__USING THE INFORMATION__
A. In the Cloudify tutorial, why is Docker listed as a prerequisite? Answer in one to three sentences.
B. Copy the listing verbatim from the line containing "Az ajándékcsomagok vidéken" through the end of the listing, including both ends, and omit the pictures.

__PASSAGE PROVIDED__

=-=-=-=-=

Running Terraform with Cloudify (Part 2)

In the previous article Running Terraform with Cloudify Part 1 we have covered how to create a blueprint for a dedicated Terraform template.

What You’ll learn

In this article we will create a generic blueprint. The blueprint receives the inputs Terraform version, the URL/Git path, variables and environment variables.

You can always adjust the blueprints to your need. For example if you are using private repo (one of the examples from Part1), you can add user and password inputs.

Prerequisites

You’ll need to have the following setup on you development machine.

Git — To work with our tutorial examples

Python 3.7 — To run Cloudify CLI (cfy)

Docker — To run Cloudify Manager container

AWS access key id and secret access key with permissions to create and delete EC2 instances. You can follow the AWS documentation on how to get those in the link

What is Cloudify?

Cloudify is an orchestration tool that can do many things.

In our current example I’ll walk you step by with the best practices on what is required to spin an EC2 instance.

We will create a simple blueprint file that describes how EC2 instance should be created and upload it to Cloudify Manager.

To spin an EC2 instance we will created and install a deployment. As part of it Cloudify Manager will connect to AWS and create an EC2 instance as described in the blueprint.

Let’s Start

Cloudify Installation: Running locally Cloudify Manager is very easy. You’ll need to install locally on your machine docker and run on it Cloudify Manager Community edition container.

=-=-=-=-=

__GIVEN DATA__
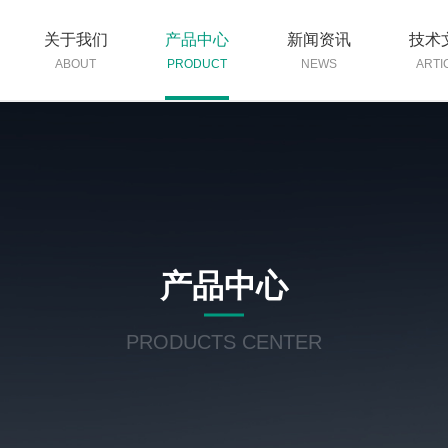
关于我们
产品中心
新闻资讯
技术
ABOUT
PRODUCT
NEWS
ARTI
产品中心
PRODUCTS CENTER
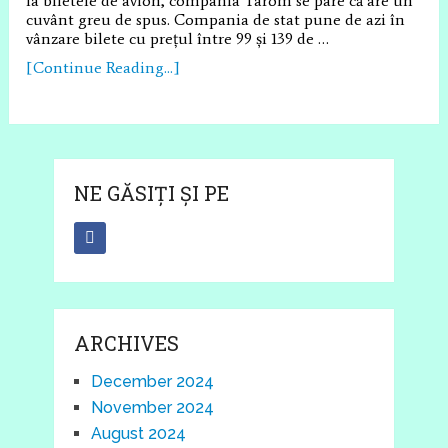
la biletele de avion, compania Tarom se pare că are un
cuvânt greu de spus. Compania de stat pune de azi în
vânzare bilete cu prețul între 99 și 139 de …
[Continue Reading...]
NE GĂSIȚI ȘI PE
ARCHIVES
December 2024
November 2024
August 2024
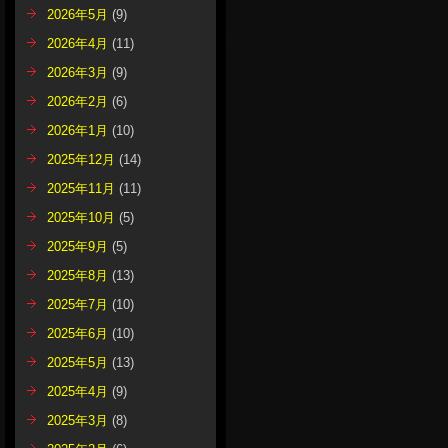
2026年5月
(9)
2026年4月
(11)
2026年3月
(9)
2026年2月
(6)
2026年1月
(10)
2025年12月
(14)
2025年11月
(11)
2025年10月
(5)
2025年9月
(5)
2025年8月
(13)
2025年7月
(10)
2025年6月
(10)
2025年5月
(13)
2025年4月
(9)
2025年3月
(8)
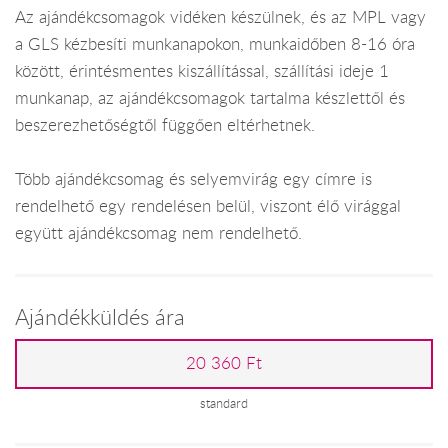
Az ajándékcsomagok vidéken készülnek, és az MPL vagy
a GLS kézbesíti munkanapokon, munkaidőben 8-16 óra
között, érintésmentes kiszállítással, szállítási ideje 1
munkanap, az ajándékcsomagok tartalma készlettől és
beszerezhetőségtől függően eltérhetnek.
Több ajándékcsomag és selyemvirág egy címre is
rendelhető egy rendelésen belül, viszont élő virággal
együtt ajándékcsomag nem rendelhető.
Ajándékküldés ára
20 360 Ft
standard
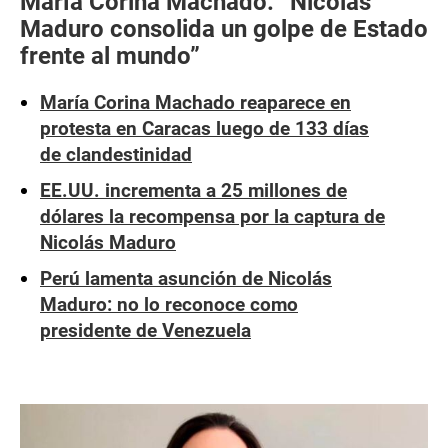
María Corina Machado: “Nicolás
Maduro consolida un golpe de Estado
frente al mundo”
María Corina Machado reaparece en
protesta en Caracas luego de 133 días
de clandestinidad
EE.UU. incrementa a 25 millones de
dólares la recompensa por la captura de
Nicolás Maduro
Perú lamenta asunción de Nicolás
Maduro: no lo reconoce como
presidente de Venezuela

=-=-=-=-=

__RESULTS OF THE EXERCISE__
A. Docker is needed to run the Cloudify Manager container. The installation step says to install Docker locally and run the Cloudify Manager Community edition container on it.

B.
Az ajándékcsomagok vidéken készülnek, és az MPL vagy
a GLS kézbesíti munkanapokon, munkaidőben 8-16 óra
között, érintésmentes kiszállítással, szállítási ideje 1
munkanap, az ajándékcsomagok tartalma készlettől és
beszerezhetőségtől függően eltérhetnek.
Több ajándékcsomag és selyemvirág egy címre is
rendelhető egy rendelésen belül, viszont élő virággal
együtt ajándékcsomag nem rendelhető.
Ajándékküldés ára
20 360 Ft
standard
María Corina Machado: “Nicolás
Maduro consolida un golpe de Estado
frente al mundo”
María Corina Machado reaparece en
protesta en Caracas luego de 133 días
de clandestinidad
EE.UU. incrementa a 25 millones de
dólares la recompensa por la captura de
Nicolás Maduro
Perú lamenta asunción de Nicolás
Maduro: no lo reconoce como
presidente de Venezuela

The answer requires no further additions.